Sikap Tegas Uskup Merupakan Prinsip Etis dan Tanggung Jawab Ekologis
Bagi saya, penolakan eksplorasi geotermal keuskupan Agung Ende adalah panggilan untuk melindungi umat dan menyelamatkan pulau flores secara umum. Saya melihat bahwa penolakan adalah suatu bentuk keberanian moral yang mendasarkan diri pada prinsip etis dan tanggung jawab ekologis.
Keputusan ini mencerminkan sikap autentik untuk menjaga harmoni antara manusia dan alam, yang sering kali terancam oleh godaan materialisme dan eksploitasi. Namun, keputusan ini tidak cukup jika tidak dibarengi dengan tanggung jawab kolektif dari seluruh komponen masyarakat, termasuk pemerintah dan rakyat, untuk menolak godaan pragmatisme ekonomi semata.
Kita perlu membangun kesadaran komunal bahwa, keberlanjutan lingkungan adalah nilai intrinsik yang melampaui segala kepentingan finansial. Semoga langkah ini menjadi gerakan etis yang lebih luas, di mana manusia tidak hanya melihat alam sebagai objek eksploitasi, tetapi sebagai subjek yang memiliki martabat dalam tatanan kosmik. Terima kasih Bapak Uskup.
Adanya Dualisme Sikap Gereja
Setelah melihat tulisan dan sikap dari kedua tokoh penting agama itu, saya menilai bahwa ada dualisme dalam warga gereja masa kini.

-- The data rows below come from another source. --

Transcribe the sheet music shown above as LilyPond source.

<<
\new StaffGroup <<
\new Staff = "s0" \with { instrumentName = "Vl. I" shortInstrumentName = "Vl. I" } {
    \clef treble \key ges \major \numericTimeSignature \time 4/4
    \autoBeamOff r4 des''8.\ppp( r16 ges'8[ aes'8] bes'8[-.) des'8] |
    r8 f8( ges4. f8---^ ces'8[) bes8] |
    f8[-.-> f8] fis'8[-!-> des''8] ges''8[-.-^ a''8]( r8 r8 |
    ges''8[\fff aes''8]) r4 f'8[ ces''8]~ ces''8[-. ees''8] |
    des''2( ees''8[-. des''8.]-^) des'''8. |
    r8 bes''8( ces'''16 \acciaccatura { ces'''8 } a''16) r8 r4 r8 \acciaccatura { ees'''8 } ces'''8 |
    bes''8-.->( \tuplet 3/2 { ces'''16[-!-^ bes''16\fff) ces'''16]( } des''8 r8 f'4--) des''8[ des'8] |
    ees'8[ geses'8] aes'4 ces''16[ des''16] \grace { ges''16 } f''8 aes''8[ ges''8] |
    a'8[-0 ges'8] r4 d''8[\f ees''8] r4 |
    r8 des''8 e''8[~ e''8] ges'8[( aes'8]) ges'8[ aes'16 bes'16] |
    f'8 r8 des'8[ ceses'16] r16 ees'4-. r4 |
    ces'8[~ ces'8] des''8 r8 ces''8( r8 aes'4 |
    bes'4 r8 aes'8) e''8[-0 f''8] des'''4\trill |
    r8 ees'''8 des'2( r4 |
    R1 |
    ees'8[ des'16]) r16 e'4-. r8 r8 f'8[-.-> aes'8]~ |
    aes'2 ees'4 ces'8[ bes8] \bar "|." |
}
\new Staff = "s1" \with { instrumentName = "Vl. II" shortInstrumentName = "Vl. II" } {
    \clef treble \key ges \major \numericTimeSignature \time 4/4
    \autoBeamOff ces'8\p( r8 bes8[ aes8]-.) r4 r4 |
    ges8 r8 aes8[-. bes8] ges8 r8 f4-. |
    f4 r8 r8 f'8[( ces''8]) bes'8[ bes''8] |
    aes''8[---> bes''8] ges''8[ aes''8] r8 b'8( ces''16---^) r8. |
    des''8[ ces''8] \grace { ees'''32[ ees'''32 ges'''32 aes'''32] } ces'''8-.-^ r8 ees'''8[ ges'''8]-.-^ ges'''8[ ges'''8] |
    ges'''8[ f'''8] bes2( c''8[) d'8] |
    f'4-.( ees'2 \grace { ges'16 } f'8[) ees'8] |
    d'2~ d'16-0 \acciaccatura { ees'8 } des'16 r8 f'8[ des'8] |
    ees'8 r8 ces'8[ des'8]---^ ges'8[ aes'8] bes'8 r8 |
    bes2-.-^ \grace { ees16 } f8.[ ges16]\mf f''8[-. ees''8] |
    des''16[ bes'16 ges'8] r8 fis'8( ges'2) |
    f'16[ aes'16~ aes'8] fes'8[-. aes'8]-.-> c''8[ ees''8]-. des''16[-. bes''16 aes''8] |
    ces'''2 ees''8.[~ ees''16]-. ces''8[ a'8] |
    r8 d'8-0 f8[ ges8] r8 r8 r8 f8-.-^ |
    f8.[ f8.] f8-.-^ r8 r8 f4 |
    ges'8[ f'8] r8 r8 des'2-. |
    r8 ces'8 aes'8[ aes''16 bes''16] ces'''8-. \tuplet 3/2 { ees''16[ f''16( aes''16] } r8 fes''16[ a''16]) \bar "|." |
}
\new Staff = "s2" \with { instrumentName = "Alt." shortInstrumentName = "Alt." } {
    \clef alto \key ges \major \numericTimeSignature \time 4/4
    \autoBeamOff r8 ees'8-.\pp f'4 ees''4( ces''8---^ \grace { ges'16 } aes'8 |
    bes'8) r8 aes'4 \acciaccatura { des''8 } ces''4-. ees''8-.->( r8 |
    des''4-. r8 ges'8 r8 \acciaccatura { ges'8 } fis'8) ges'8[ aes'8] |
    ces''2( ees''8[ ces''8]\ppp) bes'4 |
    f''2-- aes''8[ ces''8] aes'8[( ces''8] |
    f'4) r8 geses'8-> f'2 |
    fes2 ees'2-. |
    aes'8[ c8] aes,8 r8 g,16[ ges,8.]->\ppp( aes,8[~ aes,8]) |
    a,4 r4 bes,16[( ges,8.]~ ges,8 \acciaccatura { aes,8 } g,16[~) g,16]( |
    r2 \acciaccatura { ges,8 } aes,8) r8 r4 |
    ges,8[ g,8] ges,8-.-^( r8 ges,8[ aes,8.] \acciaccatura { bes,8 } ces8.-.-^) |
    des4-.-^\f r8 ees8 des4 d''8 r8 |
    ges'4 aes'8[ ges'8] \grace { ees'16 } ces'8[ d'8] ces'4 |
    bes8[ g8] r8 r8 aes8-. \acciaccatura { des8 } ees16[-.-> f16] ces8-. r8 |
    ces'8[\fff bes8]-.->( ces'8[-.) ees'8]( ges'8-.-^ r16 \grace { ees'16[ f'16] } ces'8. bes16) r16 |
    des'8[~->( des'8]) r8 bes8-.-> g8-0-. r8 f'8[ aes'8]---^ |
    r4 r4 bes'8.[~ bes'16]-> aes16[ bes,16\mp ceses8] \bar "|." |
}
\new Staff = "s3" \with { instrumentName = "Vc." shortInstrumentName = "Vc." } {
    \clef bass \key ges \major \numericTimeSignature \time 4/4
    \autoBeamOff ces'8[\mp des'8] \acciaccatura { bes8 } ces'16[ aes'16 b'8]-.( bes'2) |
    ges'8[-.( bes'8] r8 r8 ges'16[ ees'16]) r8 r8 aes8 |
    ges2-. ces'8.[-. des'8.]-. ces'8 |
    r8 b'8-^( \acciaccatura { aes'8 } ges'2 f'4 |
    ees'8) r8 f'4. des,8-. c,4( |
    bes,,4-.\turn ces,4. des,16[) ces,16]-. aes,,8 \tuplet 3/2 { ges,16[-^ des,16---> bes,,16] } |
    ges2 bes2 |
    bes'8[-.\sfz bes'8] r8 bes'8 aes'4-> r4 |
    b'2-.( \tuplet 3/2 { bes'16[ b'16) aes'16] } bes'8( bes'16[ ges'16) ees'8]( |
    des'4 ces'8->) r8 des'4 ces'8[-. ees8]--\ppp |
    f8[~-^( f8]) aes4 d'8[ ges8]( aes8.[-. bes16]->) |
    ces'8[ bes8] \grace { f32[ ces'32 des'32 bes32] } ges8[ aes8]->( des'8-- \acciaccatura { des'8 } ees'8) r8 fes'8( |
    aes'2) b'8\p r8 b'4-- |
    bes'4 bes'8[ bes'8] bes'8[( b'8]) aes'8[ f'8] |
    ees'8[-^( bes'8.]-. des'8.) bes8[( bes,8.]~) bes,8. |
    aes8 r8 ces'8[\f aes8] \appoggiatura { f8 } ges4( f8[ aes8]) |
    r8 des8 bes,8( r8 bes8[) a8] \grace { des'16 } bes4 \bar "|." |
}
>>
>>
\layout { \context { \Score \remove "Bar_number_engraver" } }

uskup Ruteng, Mgr. Siprianus Hormat, misalnya sejauh ini tidak memberikan sikap keberpihakannya terhadap persoalan geotermal di wilayah keuskupannya, yaitu di Poco Leok.
Artinya bahwa kita sedang berhadapan dengan dualisme sikap dari Gereja yang secara bebas juga kita bisa terjemahkan bahwasanya, salah satu dari dualisme tersebut terjadi ketidakberesan.
Sebagai umat katolik, saya menginginkan agar adanya panggung untuk berdebat, bagi para pemimpin Gereja lokal untuk bisa mengelaborasi dan mempertarungkan posisi dan gagasannya satu sama lain terhadap persoalan umat dan hak-hak masyarakat lokal sejak hadirnya proyek geotermal di pulau Flores ini.
Sebab ketika dualisme ini terus berlanjut, maka dengan sendirinya umat seperti sedang saling bertarung dalam dualisme itu.
Akan terjadi perbedaan pandangan di kalangan umat Katolik, terutama di Pulau Flores yang jumlah umatnya terbanyak di dunia setelah penambahan keuskupan baru Labuan Bajo. Jadi, jangan lagi abu-abu.
Selain untuk pencerahan publik, hal semacam ini juga bagian dari pengajaran iman. Tentu sesuai dengan semangat kesadaran pemimpin gereja akan program yang sudah dijalankan sebelumnya yaitu ekologi Integral demi menjaga keutuhan ciptaan-Nya.